**Activity:** Search each line below for "Hybrid", then return the lines where it appears.

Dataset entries
▬▬▬

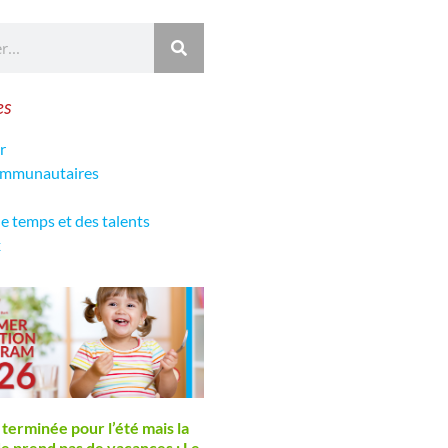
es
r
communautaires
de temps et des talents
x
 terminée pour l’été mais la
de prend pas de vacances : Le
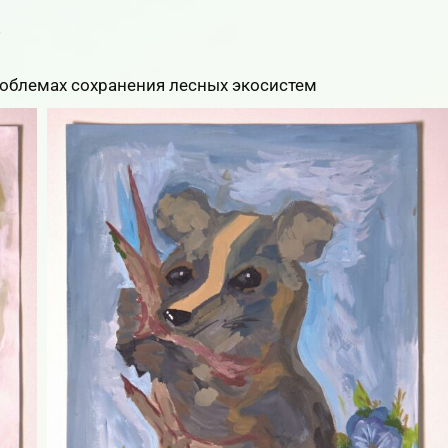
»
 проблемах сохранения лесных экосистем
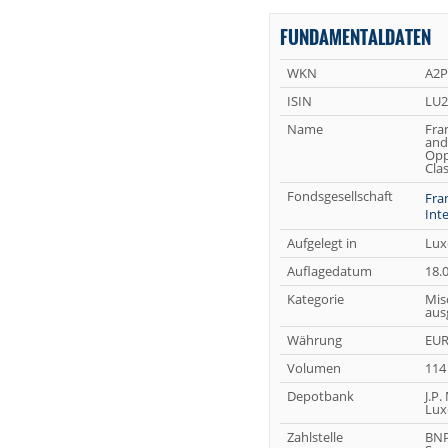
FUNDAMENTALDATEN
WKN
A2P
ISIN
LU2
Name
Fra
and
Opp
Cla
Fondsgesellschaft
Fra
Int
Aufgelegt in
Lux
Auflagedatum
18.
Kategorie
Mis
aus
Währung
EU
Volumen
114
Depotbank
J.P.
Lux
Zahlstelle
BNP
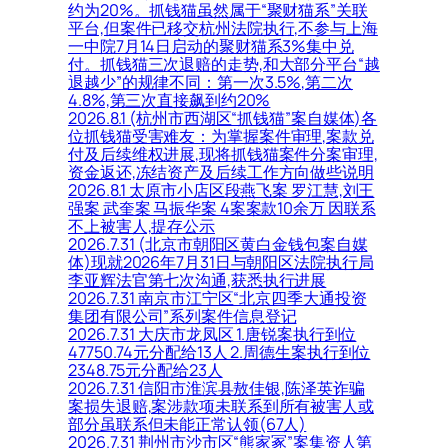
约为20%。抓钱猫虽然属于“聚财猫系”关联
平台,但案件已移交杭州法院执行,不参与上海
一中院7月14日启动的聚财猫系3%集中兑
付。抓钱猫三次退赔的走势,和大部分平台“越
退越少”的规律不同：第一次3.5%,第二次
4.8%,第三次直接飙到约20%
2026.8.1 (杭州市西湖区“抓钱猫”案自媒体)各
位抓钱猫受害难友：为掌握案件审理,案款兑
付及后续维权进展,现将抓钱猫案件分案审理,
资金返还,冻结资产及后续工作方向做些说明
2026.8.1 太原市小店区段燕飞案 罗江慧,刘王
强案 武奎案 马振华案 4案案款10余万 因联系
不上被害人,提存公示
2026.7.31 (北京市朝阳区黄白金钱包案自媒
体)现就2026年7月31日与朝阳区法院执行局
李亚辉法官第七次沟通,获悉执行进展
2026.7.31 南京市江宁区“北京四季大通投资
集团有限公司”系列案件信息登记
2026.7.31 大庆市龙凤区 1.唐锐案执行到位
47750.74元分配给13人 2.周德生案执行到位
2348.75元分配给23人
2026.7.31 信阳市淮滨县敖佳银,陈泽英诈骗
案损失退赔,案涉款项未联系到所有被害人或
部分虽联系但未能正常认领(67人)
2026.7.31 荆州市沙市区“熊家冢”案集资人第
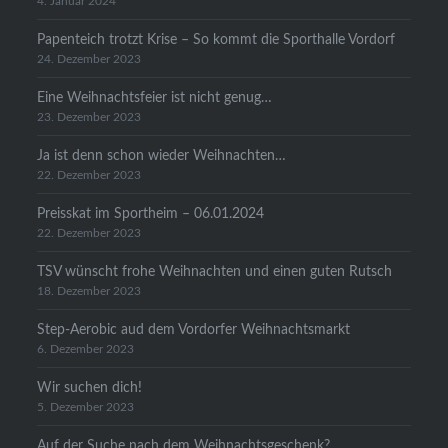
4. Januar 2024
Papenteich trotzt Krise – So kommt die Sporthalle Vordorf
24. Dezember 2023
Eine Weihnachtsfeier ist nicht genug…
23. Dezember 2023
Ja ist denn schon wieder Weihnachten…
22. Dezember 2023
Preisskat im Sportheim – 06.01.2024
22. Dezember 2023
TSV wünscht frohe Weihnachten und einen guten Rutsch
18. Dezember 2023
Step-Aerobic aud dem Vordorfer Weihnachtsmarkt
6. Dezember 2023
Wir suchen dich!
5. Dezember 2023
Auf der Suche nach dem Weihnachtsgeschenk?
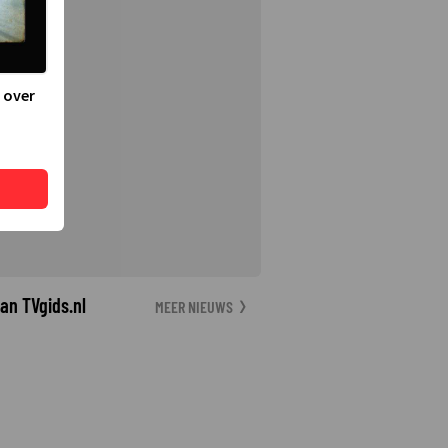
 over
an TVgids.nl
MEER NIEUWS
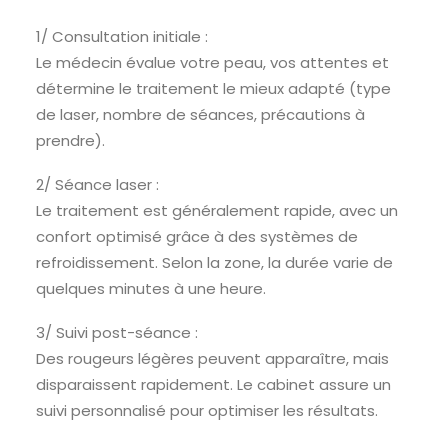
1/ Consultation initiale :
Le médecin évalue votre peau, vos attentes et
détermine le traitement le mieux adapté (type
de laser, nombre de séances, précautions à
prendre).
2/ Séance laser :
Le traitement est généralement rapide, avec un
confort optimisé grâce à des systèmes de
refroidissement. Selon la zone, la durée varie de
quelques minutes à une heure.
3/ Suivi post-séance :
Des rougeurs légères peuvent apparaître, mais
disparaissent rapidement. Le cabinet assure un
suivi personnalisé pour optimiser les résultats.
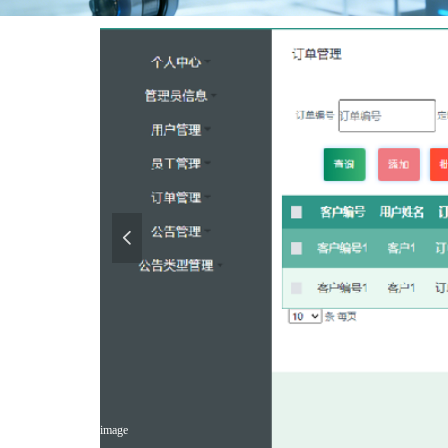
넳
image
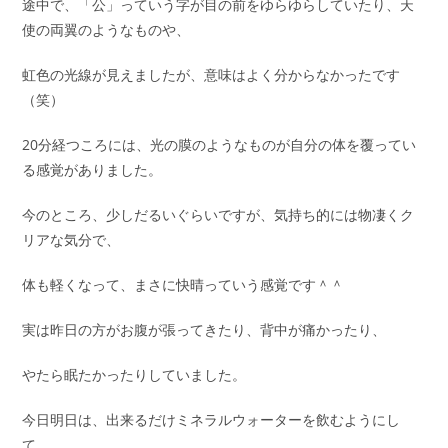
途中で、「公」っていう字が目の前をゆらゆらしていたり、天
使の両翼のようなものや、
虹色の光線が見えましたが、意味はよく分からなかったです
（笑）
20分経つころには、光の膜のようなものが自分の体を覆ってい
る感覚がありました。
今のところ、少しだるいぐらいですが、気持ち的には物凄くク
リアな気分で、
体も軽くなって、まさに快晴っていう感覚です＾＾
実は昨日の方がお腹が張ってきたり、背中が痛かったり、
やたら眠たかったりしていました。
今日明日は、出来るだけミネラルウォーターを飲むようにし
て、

▬▬▬

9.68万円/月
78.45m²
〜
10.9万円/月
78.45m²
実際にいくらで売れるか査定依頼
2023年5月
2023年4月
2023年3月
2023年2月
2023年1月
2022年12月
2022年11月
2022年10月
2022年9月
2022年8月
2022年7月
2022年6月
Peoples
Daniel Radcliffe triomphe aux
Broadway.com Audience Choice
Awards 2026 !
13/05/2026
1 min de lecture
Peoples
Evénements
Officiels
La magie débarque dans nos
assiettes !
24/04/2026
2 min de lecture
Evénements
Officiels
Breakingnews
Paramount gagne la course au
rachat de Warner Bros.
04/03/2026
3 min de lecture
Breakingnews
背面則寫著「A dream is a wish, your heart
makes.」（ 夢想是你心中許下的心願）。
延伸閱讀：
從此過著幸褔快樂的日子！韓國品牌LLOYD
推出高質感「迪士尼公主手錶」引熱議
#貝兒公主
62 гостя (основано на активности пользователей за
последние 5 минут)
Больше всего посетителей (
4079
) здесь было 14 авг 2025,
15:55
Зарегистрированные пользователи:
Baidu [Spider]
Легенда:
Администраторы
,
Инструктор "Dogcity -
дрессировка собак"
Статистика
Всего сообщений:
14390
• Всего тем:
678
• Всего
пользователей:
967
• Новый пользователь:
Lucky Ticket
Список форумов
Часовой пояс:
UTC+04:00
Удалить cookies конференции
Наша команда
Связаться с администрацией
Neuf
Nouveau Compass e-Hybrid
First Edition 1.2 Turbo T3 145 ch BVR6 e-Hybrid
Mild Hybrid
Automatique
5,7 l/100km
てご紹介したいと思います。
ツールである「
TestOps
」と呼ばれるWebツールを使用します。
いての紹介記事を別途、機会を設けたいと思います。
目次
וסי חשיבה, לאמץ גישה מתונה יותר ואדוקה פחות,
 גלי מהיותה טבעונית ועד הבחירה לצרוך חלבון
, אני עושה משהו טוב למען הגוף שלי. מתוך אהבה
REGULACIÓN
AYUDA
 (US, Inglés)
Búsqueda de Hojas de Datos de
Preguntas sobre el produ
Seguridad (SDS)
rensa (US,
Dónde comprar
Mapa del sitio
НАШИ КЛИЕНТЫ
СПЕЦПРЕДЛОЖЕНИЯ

▬▬▬

**Finished task:**
Nouveau Compass e-Hybrid
First Edition 1.2 Turbo T3 145 ch BVR6 e-Hybrid
Mild Hybrid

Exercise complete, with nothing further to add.